11 thoughts on “End of Month View – January 2017

  1. Steve

    Nice trip around your garden. I am very envious of your greenhouse. Despite having a quite large garden I only have a small greenhouse and even that is not ideally placed. Currently full of ostospernum cuttings and about fifty pots with dahlia tubers in compost which will start shooting soon. There will be no floor space when this year’s seeds need potting on!

    Reply
    1. Cathy

      Oh that empty box is a real joy to see – it always feels such an achievement, doesn’t it? 🙂 It has been interesting to read about your thought processes in this post and of course it is a good time to take stock – it is hard to believe that in a couple of months there will be greenery and blooms all around, isn’t it?

      Reply
    2. Cathy

      Have you kept your tubers in pots of compost all winter, Steve? I very nearly did that myself but decided not to in the end – do tell me more about your method. please…

      Reply
      1. Steve

        Lift the tubers at the first frost, then leave them in the garage upside down to drain out any liquid. Then around December January I put them in plant pots with potting compost. Then towards the end of February I start to water them. Normally nearly all will start growing again and be ready to plant out after the frosts finish. Hope that helps

      2. Cathy

        Thanks Steve – that’s really useful and has given me the confidence to pot them up much earlier.

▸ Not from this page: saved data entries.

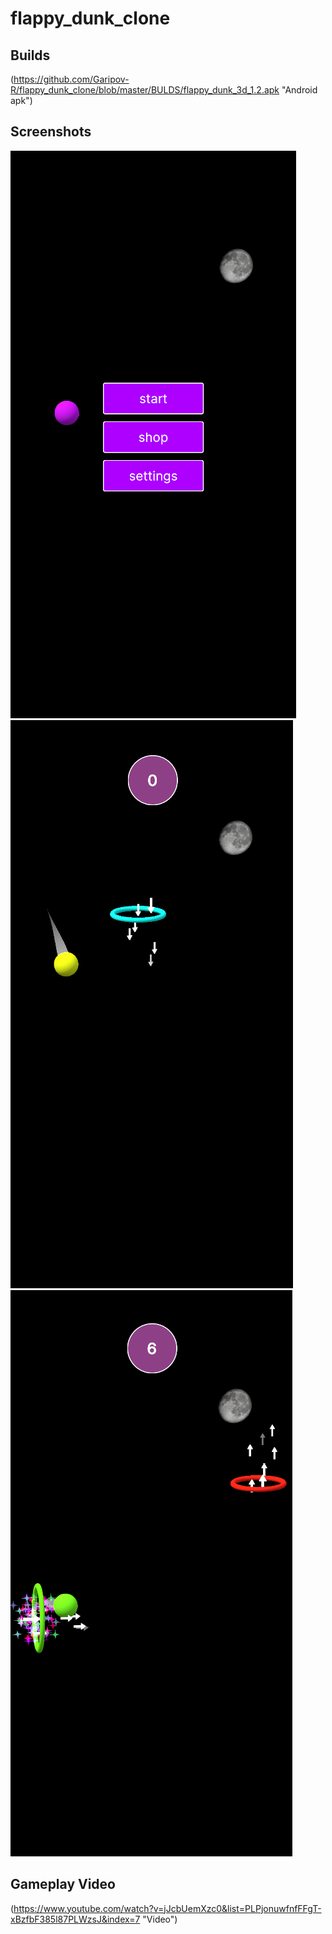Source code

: # flappy_dunk_clone

## Builds
(https://github.com/Garipov-R/flappy_dunk_clone/blob/master/BULDS/flappy_dunk_3d_1.2.apk "Android apk")

## Screenshots
![image](https://github.com/Garipov-R/flappy_dunk_clone/blob/master/Screenshots/1.png "game")
![image](https://github.com/Garipov-R/flappy_dunk_clone/blob/master/Screenshots/2.png "game")
![image](https://github.com/Garipov-R/flappy_dunk_clone/blob/master/Screenshots/3.png "game")

## Gameplay Video
(https://www.youtube.com/watch?v=jJcbUemXzc0&list=PLPjonuwfnfFFgT-xBzfbF385l87PLWzsJ&index=7 "Video")
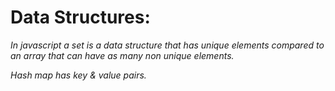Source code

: # Data Structures:


_In javascript a set is a data structure that has unique elements compared to an array that can have as many non unique elements._


_Hash map has key & value pairs._

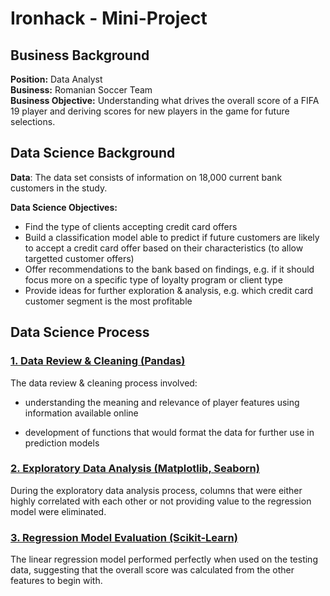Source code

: # Ironhack - Mini-Project

## Business Background

**Position:** Data Analyst  
**Business:** Romanian Soccer Team    
**Business Objective:** Understanding what drives the overall score of a FIFA 19 player and deriving scores for new players in the game for future selections.  

## Data Science Background

**Data**: The data set consists of information on 18,000 current bank customers in the study. 

**Data Science Objectives:** 
- Find the type of clients accepting credit card offers
- Build a classification model able to predict if future customers are likely to accept a credit card offer based on their characteristics (to allow targetted customer offers)
- Offer recommendations to the bank based on findings, e.g. if it should focus more on a specific type of loyalty program or client type
- Provide ideas for further exploration & analysis, e.g. which credit card customer segment is the most profitable

## Data Science Process

### [1. Data Review & Cleaning (Pandas)]()
The data review & cleaning process involved:
- understanding the meaning and relevance of player features using information available online
* development of functions that would format the data for further use in prediction models

### [2. Exploratory Data Analysis (Matplotlib, Seaborn)]()
During the exploratory data analysis process, columns that were either highly correlated with each other or not providing value to the regression model were eliminated.

### [3. Regression Model Evaluation (Scikit-Learn)]()
The linear regression model performed perfectly when used on the testing data, suggesting that the overall score was calculated from the other features to begin with.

Hopefully they will then flower earlier than they did last year. Just need to sort out where to put them in the greenhouse, although presumably they don’t necessarily need any light until you begin watering them? Thanks again

  2. Sam

    I’d wait until Oct to move the acacia (when the soil is still warm). If you move it now it might not thrive, but I guess the best time is when you have time to do it! Your garden is looking much more ‘together’ than mine (which has a definite air of neglect at the moment). Thanks for the reminder about alliums – I have a bag of bulbs hanging in the shed that I didn’t get round to planting last year. Hopefully they’ll have escaped the mice…

    Reply
  3. Helen Johnstone

    I’m a bit more gung-ho than Sam. I would move the Acacia now even in bud. I moved my witch hazel in bud in November and it is flowering fine. It’s best to move it either in spring or autumn so it benefits from cooler weather and rain. As long as you feed and water it all should be well but that’s just my view

    Reply
  4. Jim Stephens

    I think that if you are going to successfully move the acacia you will need to keep a reasonable sized rootball intact around its roots, which wont be easy because I don’t think they produce a very fibrous root system. It won’t much matter when you do it, I’d favour March or thereabouts.

    Reply
  5. Christina

    Your Melianthus is looking in a much better state than mine! I grew mine from seed last year so they were quite small and didn’t enjoy the icy winds. Always nice to have a patch of bare soil to play with.